For this example, hit cancel to close that window and we will choose option individually. The first two sections should resemble the import page. You can choose a run name/description, and you will see a summary of the files you selected. For each file, you can open a FASTQC report, which gives QC information.
Next, you can walk through the sections where you choose the tools to run. The first choices are for FASTQ pre-processing, which includes tools for quality trimming, downsampling of reads, etc. To add a tool, hit the ‘Add Step’ button, then look over the available tools. Click ‘description’ for more detail, or ‘add’ to add it. You will choose parameters later. Once you have added your tools, click ‘Done’.
After you hit done, the tools you selected will be visible in that section. You can enter any parameters for that tool. Note: if you hover over the question marks, you will usually get more information about that parameter. The tools will execute in the order listed, and you can move them up/down as needed using the ‘move up’ and ‘move down’ links.
You can apply this same idea to the remaining sections. Next, you can pick the aligner and reference genome to align against. Creating/managing reference genomes is described separately. Many aligners are supported, and all are configured to produce a BAM file on completion. You can select tools to further process this BAM (like Picard tool’s MarkDuplicates or similar).

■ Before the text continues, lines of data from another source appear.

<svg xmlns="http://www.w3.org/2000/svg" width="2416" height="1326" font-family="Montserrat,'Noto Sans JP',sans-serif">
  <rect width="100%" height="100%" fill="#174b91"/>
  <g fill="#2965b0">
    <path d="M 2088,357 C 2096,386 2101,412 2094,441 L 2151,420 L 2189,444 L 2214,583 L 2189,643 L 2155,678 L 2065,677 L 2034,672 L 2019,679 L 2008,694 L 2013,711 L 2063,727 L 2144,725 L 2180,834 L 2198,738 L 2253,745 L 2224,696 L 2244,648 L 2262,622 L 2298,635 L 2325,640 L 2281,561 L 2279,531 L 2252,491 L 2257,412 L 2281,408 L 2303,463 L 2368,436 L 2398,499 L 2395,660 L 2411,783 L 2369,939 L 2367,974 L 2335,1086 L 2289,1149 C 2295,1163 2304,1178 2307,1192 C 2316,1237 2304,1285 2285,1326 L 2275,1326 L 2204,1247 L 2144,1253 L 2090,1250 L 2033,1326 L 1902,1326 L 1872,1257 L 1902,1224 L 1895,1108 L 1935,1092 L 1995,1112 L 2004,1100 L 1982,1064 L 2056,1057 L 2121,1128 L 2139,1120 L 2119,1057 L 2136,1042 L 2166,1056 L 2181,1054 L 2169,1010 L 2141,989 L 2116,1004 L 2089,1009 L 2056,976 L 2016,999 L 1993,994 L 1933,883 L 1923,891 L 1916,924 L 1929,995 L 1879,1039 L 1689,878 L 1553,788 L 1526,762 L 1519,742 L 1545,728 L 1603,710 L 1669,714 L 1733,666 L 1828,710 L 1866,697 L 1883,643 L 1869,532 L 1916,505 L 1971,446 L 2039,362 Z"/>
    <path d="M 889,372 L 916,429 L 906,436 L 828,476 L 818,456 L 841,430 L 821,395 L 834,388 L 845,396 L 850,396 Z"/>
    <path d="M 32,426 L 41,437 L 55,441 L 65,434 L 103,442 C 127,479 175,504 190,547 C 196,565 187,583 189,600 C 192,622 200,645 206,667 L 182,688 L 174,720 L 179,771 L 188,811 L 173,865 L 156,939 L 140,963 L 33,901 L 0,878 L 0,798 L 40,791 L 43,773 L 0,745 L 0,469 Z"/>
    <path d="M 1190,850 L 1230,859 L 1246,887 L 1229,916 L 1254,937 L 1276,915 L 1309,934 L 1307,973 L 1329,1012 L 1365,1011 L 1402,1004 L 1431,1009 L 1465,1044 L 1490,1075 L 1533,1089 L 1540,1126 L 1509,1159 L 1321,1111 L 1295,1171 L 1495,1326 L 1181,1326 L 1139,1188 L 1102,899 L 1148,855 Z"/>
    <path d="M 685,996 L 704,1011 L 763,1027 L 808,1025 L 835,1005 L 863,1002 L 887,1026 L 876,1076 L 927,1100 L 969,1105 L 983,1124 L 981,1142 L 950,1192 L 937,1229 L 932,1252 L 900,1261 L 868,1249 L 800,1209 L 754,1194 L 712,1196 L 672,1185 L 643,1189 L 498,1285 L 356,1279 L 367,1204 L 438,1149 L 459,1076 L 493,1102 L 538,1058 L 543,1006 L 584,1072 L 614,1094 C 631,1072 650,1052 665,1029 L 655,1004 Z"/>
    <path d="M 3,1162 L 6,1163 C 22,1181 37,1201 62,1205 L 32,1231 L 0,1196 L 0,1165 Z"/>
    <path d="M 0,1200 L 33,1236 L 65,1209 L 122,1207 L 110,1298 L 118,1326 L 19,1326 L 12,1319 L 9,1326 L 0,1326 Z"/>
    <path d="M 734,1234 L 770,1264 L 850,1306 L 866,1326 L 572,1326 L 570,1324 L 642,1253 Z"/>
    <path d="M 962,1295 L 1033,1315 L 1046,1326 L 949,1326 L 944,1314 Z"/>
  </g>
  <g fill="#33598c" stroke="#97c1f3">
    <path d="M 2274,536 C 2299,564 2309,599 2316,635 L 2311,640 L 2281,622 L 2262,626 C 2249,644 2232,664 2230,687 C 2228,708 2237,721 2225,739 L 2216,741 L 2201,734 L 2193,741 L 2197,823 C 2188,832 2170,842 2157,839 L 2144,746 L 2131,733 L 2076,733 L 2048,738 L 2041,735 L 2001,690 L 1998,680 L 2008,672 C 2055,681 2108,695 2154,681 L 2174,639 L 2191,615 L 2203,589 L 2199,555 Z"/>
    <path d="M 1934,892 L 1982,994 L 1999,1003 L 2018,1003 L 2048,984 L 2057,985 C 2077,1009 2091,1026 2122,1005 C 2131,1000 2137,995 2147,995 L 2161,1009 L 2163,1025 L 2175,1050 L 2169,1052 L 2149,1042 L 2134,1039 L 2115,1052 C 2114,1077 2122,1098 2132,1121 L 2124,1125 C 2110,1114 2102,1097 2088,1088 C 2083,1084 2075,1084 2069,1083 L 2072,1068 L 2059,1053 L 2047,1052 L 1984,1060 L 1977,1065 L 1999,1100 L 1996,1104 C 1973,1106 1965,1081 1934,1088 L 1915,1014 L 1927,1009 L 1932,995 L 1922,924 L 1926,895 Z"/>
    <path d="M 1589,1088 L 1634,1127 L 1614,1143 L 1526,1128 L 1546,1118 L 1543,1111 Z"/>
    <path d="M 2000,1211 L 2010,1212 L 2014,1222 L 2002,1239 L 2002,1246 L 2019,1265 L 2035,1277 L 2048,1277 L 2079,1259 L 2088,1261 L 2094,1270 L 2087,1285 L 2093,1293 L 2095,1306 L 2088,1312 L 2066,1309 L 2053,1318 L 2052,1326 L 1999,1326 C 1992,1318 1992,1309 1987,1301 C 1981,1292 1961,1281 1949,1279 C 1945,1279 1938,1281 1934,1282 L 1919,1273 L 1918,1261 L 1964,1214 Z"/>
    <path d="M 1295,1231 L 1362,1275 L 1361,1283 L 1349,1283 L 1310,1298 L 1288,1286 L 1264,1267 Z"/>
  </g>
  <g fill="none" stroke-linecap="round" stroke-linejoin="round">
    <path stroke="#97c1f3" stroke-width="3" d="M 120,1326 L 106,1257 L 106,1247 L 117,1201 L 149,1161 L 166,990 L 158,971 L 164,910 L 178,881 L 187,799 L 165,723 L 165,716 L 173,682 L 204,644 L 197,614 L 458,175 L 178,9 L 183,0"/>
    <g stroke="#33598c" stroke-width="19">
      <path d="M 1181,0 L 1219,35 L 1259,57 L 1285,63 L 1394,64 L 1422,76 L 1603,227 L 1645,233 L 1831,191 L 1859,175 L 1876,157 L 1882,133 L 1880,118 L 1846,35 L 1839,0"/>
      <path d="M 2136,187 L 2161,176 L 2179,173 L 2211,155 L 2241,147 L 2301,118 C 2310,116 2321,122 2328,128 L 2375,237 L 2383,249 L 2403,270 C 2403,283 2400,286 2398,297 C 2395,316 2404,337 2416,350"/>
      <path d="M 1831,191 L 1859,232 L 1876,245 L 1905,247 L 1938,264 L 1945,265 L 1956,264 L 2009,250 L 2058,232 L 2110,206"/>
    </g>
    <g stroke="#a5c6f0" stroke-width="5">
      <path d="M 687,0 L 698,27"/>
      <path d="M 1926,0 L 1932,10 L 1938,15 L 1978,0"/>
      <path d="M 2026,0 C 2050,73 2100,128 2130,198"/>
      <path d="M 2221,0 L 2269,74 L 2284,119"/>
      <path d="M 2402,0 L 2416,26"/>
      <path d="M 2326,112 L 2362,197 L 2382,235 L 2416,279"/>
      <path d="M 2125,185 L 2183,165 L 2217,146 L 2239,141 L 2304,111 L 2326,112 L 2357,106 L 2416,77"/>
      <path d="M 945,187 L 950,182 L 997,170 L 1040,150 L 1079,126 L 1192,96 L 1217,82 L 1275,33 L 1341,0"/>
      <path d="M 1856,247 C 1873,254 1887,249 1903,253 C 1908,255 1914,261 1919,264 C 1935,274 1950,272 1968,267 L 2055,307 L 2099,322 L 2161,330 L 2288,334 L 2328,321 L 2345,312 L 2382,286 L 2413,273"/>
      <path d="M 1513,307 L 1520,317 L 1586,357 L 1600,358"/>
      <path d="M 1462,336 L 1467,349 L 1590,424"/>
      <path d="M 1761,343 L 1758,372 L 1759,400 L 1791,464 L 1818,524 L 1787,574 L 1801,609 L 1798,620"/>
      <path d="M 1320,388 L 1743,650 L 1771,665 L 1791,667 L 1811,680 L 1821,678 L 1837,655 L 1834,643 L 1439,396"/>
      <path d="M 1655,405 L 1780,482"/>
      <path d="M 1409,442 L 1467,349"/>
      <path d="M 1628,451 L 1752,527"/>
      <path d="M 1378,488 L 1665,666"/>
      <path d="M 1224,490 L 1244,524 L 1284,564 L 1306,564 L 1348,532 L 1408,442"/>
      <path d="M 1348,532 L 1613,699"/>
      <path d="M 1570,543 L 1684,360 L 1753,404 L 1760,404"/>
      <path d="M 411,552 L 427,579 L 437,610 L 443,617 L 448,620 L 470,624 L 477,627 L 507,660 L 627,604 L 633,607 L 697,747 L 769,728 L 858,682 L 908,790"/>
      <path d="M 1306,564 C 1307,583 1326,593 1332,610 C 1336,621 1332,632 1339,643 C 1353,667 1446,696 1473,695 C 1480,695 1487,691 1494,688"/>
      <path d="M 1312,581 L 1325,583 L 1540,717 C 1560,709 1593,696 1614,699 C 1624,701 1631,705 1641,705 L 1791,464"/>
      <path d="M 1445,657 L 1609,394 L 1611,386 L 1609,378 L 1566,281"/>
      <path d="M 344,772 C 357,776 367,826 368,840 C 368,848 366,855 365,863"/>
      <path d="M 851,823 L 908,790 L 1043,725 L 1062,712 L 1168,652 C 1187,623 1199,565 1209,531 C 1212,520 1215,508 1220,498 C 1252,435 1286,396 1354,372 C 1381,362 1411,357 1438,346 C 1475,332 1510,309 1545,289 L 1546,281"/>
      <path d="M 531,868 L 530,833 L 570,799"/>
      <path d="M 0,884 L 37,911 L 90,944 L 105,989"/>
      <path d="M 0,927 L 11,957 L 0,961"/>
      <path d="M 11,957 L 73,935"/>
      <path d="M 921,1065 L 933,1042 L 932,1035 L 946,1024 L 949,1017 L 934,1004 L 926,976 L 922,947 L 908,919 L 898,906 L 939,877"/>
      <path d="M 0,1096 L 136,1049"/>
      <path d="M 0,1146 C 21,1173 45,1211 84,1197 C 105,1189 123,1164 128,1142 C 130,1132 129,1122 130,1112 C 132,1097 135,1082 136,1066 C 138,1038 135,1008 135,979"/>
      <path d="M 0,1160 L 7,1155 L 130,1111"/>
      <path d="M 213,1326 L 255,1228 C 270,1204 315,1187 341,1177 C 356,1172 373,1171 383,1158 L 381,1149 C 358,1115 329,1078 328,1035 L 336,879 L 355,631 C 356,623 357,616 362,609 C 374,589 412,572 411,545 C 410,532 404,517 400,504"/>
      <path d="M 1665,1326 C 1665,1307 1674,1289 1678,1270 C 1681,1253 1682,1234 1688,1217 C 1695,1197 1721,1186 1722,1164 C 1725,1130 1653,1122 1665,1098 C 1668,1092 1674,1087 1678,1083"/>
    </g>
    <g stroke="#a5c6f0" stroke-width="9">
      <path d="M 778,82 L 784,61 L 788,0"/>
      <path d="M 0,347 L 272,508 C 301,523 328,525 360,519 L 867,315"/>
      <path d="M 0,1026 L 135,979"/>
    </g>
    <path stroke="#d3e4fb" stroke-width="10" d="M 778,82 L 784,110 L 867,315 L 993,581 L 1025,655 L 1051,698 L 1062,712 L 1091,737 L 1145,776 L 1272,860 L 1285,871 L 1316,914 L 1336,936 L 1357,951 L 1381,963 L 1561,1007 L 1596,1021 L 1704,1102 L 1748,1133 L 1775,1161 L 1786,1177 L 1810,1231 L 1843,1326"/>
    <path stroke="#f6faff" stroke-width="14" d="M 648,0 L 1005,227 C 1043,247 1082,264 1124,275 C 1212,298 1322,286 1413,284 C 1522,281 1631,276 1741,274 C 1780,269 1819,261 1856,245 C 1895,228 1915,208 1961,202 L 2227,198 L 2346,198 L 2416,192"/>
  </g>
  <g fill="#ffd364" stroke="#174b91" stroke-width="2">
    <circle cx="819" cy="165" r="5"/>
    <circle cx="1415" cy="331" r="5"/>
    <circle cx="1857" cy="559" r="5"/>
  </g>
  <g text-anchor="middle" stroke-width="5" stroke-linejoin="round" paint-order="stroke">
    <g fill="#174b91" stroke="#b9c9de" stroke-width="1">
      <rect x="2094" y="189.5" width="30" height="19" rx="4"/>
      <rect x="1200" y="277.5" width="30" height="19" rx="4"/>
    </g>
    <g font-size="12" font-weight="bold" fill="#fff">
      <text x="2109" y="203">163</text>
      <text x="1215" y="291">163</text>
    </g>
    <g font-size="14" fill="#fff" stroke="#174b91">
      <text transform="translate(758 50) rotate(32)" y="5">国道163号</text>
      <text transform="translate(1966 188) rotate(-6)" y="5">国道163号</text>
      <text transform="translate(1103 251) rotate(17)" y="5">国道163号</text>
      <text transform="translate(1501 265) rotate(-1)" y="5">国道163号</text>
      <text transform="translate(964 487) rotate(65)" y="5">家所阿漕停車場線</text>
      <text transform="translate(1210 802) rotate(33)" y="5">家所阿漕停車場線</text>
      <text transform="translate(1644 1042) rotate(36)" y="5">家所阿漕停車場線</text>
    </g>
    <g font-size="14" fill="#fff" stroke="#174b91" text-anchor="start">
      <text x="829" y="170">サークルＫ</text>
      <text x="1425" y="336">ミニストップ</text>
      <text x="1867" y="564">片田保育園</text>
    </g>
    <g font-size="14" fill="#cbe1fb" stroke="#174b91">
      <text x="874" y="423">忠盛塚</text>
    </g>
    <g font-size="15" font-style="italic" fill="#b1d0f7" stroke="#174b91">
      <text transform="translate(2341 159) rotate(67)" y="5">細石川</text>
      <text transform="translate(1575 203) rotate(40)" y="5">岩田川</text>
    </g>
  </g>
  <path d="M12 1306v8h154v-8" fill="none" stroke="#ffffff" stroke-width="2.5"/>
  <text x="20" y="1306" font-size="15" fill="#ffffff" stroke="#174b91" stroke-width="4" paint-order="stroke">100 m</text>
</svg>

The final section is simply called ‘analyses’. We tend to find that all the steps before this point are very generalized, and common to virtually all sequence pipelines. However, most pipelines include some final or otherwise custom step that take the alignment and calculates something (usually the information you are most interested in seeing). Are experience is that often these change frequently within a lab as well, meaning it is difficult to support them in a generalized pipeline. Some analyses are included with this module (primarily driven by the research of the authors), and it is possible to add custom analyses to support your group. Even if running a pipeline through this system only goes as far as alignment and BAM processing, there is still considerable value. These steps are usually the most computationally intensive, and will run the in background. The system will produce easily accessible files, and your scripts can perform custom analyses against them.
By building a pipeline from these blocks, you have a high degree of flexibility in the process. However, you can use the ‘save as template’ link near the top to snapshot your steps and allow you or others to repeat them in the future.
Once ready, hit the ‘Start Analysis’ button to run the pipeline. This will run in the background, so you can walk away and/or check progress until complete. To find the outputs, click the ‘sequence analyses’ link on the main page of the sequence module. This will load a grid like below:
This is a record of all analyses performed. Each connects back to the specific reference genome, readset (raw data), sample, etc. If you click on the Run Id column, you can load a graph of the run, showing all steps performed:
All files are easily downloadable. If you click on the alignment file name you can drill down to see the filepath (for example, if you want to script against it). You can also use customize view to add a column showing fliepath, making it easier to operate on bulk sets of files.